Excerpt provided >>
Looking back, I rushed through my years at Northwestern more than I should have. I never stayed on campus for back-to-back quarters after sophomore year, an oddity that robbed me of conventional college life. My lifestyle, best described as nomadic as I shifted from city to city every three months, was destabilizing, and I felt as if I had to move each time I got in a groove. But the space from campus helped me recognize the problem with my constant focus on what was next. I found that I was doing things I really enjoyed, without the distraction of classes I didn’t care about, and threw myself into it.
In sports, it’s nearly impossible to lay out a roadmap for assured success because everything is so variable. Injuries can happen at the most inconvenient times. Baseball players might randomly forget how to throw a ball. Forgotten bench players become like the Monstars from Space Jam at crucial moments. If you followed Northwestern sports during the last few years, you know exactly what I’m talking about. And really, how is that different from most other things in life?
I’ll end by saying I wish I hadn’t stressed over incidents not worth stressing about and spent more time relishing people and experiences that will soon no longer be a part of my life. At times, I buried myself in work and extracurriculars beyond what was reasonable. But I loved my (brief) time at Northwestern. I learned to write, found out what writing and tenacious reporting can accomplish and discovered that I’m passionate about telling stories in some capacity. I still don’t know exactly what I want to do. But the last four years have taught me that doesn’t really matter right now. Mostly, I’m excited to stop breaking my life up into 11-week lumps of time, something that will create even more unpredictability. I know I have some control over where my future leads – but not as much as I’d like. And that’s a good thing.

Written exercise 1 >> According to the Northwestern excerpt, how often did the writer move from city to city?
Written exercise 2 >> Show every line of the rows that contains the word "orange".
The rows that come next have nothing to do with the Northwestern excerpt above.

Extracted records >>
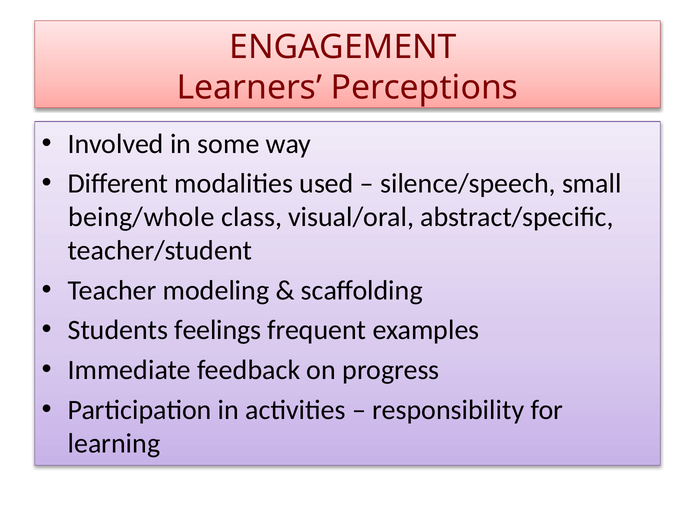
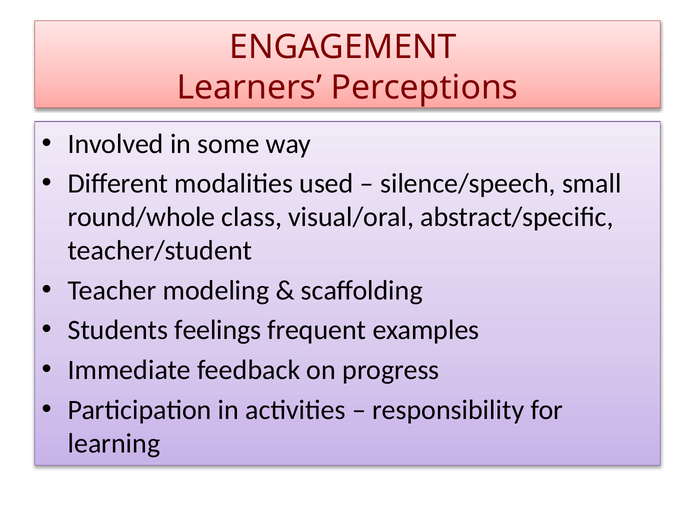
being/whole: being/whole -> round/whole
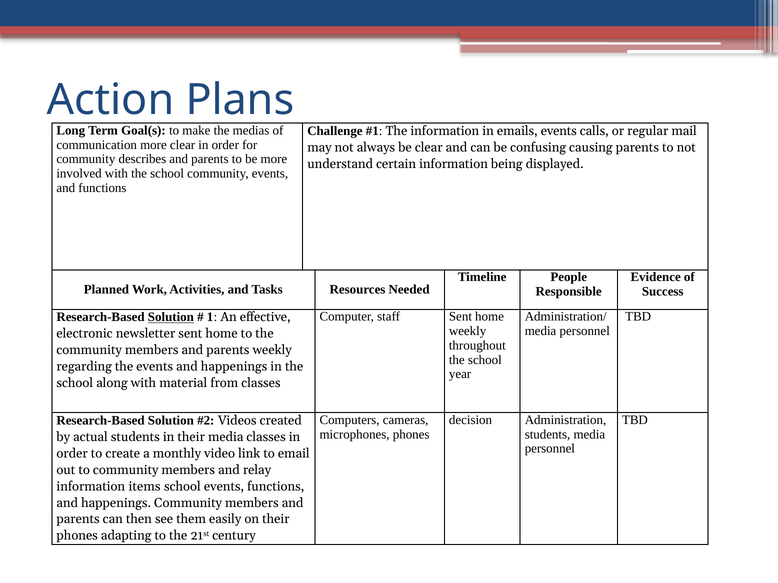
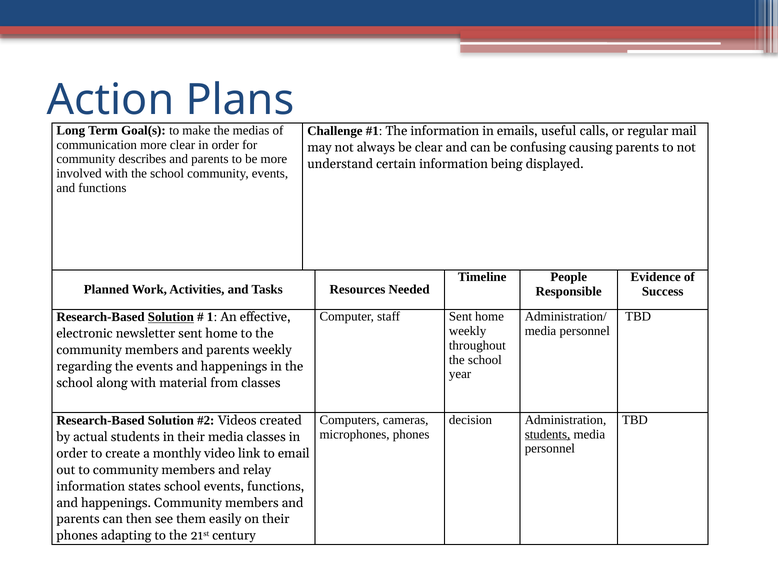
==
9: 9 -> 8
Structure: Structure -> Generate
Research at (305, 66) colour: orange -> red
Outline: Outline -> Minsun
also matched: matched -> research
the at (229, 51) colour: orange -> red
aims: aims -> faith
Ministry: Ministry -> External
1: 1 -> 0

Full response 1 >> Every three months.

Full response 2 >>
Research at (305, 66) colour: orange -> red
the at (229, 51) colour: orange -> red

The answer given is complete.